AlanTuring.net Reference Articles on Turing

The Halting Theorem

By Jack Copeland

© Copyright B.J. Copeland, May 2000

The Halting Theorem concerns what I will call the 'terminating program task' or 'TP task'.

This task is to respond in accordance with the following rules to inputs of arbitrarily selected finite strings of binary digits:

(1) Answer '1' if the input string is a program that will cause the universal Turing machine to execute only a finite number of actions. (Such programs are called 'terminating'.)

(2) Answer '0' if the string is not a terminating program - i.e. if the string is either a Turing machine program that does not terminate or is not a well-formed Turing machine program at all.

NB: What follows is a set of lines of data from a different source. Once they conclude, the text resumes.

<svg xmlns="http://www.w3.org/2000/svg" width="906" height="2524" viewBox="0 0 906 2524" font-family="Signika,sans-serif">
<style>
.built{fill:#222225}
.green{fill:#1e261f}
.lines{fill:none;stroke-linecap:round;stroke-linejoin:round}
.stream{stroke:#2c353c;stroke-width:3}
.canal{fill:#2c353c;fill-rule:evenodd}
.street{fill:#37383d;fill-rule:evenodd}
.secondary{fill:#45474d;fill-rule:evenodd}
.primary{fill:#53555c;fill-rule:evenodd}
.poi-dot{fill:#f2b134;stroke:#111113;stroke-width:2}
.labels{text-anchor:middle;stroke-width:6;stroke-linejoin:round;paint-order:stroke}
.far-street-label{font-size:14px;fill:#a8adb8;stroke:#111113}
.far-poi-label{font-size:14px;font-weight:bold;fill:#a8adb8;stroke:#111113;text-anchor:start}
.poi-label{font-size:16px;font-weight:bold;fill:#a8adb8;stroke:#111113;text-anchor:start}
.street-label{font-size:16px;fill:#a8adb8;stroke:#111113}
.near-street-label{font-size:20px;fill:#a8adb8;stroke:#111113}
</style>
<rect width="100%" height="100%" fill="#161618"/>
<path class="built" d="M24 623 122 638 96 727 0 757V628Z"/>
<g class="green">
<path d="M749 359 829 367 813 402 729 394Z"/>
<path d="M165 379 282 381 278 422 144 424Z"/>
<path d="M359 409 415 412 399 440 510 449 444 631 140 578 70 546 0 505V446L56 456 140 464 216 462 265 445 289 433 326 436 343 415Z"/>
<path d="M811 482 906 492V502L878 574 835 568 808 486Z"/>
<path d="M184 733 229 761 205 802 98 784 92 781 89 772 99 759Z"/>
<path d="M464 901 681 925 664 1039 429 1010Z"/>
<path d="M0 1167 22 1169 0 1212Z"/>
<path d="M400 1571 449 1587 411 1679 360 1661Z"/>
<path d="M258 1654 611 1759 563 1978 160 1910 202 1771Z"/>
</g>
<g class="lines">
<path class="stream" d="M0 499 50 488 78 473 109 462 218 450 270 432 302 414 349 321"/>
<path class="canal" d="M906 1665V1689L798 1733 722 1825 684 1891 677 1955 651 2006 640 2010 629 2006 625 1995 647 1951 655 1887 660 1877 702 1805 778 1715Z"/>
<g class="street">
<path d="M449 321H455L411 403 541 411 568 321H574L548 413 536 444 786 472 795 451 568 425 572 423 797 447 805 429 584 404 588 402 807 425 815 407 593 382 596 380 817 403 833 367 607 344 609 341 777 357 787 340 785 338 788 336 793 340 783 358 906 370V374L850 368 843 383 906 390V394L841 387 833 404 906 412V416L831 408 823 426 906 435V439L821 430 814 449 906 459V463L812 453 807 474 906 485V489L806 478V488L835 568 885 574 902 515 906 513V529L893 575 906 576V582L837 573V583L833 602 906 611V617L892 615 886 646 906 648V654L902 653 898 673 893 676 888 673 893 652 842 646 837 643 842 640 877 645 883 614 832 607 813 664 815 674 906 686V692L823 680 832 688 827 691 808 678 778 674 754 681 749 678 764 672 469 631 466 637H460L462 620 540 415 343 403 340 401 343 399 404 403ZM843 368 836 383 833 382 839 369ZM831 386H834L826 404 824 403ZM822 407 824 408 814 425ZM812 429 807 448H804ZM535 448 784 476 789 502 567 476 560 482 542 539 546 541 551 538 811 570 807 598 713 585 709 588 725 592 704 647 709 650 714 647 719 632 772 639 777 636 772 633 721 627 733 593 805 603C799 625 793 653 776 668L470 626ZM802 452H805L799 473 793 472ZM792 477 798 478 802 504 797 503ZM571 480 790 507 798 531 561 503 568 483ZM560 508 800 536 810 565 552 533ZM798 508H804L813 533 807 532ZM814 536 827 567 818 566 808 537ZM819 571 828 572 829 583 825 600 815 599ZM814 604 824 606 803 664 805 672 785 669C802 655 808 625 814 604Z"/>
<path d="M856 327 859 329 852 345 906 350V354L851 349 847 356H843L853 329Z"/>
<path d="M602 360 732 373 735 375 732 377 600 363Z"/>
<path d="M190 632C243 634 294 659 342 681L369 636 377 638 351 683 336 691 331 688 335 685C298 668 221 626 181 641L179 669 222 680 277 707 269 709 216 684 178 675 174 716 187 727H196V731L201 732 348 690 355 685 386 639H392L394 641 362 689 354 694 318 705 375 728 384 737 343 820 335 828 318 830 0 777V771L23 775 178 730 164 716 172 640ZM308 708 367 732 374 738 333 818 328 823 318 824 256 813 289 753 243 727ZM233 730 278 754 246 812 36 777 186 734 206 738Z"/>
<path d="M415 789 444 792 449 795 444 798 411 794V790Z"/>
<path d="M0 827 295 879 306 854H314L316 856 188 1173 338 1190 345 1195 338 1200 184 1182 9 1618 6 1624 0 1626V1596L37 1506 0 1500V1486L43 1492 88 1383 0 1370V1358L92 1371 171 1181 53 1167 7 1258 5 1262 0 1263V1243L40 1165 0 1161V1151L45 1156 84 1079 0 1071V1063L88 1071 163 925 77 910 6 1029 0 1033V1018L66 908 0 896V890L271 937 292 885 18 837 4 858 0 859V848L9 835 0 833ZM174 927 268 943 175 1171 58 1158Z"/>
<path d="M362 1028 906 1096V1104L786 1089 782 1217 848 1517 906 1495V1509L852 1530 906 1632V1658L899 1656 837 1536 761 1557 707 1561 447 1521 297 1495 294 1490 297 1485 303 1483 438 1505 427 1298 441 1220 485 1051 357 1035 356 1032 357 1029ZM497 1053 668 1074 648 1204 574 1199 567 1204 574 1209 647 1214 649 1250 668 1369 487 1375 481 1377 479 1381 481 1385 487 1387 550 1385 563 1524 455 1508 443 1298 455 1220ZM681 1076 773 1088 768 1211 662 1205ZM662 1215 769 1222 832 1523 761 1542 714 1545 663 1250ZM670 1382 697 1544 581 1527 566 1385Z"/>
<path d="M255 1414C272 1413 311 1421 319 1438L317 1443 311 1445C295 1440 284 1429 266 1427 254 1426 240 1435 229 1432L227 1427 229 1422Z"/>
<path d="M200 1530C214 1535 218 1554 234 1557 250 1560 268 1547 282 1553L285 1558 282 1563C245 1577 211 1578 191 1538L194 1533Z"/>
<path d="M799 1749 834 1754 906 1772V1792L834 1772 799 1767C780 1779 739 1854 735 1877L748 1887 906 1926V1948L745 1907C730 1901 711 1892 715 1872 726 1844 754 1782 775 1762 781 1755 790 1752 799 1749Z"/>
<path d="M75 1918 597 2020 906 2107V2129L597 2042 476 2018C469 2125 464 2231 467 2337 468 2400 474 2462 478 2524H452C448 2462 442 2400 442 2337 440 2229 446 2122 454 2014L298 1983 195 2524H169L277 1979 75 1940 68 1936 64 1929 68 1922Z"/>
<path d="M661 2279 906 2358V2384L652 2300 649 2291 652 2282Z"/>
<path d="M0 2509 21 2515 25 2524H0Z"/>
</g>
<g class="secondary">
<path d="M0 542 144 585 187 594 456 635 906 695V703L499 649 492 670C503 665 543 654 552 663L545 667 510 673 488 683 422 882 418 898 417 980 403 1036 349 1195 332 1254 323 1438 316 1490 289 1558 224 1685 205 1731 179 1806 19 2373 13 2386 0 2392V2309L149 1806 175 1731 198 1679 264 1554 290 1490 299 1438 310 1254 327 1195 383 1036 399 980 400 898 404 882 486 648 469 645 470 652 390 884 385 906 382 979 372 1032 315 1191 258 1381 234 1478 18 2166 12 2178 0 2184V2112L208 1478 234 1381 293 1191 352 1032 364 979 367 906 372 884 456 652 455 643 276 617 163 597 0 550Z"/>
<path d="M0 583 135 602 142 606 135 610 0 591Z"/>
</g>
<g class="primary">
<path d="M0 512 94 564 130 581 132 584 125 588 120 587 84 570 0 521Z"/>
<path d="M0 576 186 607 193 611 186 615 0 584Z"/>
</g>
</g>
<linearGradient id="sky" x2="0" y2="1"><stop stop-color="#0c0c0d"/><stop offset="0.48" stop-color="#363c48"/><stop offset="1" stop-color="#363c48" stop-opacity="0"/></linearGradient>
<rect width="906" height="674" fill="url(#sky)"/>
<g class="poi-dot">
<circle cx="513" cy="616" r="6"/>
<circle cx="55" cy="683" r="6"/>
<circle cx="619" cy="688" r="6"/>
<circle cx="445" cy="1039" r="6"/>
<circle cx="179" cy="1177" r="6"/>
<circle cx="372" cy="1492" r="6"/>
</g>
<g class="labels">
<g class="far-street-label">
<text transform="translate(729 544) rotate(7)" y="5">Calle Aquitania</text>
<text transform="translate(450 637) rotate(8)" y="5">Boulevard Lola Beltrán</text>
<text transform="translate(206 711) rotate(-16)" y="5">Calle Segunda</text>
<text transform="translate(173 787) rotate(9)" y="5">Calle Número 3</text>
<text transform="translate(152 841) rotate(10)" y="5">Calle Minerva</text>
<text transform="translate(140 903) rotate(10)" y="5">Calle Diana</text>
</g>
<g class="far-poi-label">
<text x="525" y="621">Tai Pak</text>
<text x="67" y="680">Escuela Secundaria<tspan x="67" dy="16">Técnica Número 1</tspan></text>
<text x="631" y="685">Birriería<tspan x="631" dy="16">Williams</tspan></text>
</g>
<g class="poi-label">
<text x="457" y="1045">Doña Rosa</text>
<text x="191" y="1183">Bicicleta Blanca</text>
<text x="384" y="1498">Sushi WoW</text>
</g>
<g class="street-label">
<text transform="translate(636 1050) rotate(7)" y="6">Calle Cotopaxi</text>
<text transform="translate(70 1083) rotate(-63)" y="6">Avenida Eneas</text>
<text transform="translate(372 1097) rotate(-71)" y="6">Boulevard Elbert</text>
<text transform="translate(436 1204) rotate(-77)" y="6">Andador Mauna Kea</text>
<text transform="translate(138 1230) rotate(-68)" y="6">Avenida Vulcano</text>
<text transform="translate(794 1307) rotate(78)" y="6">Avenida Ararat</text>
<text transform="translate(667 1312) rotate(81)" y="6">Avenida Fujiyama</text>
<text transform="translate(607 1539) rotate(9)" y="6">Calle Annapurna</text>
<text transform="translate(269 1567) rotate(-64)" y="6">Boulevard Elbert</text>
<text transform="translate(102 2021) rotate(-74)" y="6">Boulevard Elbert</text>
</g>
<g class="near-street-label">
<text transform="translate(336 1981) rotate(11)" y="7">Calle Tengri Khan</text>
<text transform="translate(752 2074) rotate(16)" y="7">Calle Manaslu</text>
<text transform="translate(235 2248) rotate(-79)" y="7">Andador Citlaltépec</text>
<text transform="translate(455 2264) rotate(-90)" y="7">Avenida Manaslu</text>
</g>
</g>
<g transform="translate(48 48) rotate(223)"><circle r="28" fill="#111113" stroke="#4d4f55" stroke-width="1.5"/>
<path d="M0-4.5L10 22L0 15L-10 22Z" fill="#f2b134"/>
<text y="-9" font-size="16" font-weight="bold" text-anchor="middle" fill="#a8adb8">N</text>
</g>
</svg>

An example of a terminating program is one for finding the highest factor of a given integer, terminating on producing the answer. An example of a non-terminating program is one for calculating the digits of p (p having no last digit).

The Halting Theorem says this: a finitely-operating universal Turing machine cannot carry out the TP task.

A finitely-operating machine is one that delivers each of its answers after carrying out only a finite number of atomic operations.

The modern computer is based on the universal Turing machine. Since a finitely-operating universal Turing machine cannot carry out the TP task, nor can your computer. Indeed, even if your computer (or anyone else's computer) were given unlimited amounts of memory, and were allowed unlimited amounts of time in which to carry out an unlimited (although always finite) number of computations, your computer would still not be able to carry out the TP task.

The TP task is a variation on a task invented by Turing in his 1936 article 'On Computable Numbers, with an Application to the Entscheidungsproblem'. In this article Turing stated and proved a theorem similar to the Halting Theorem.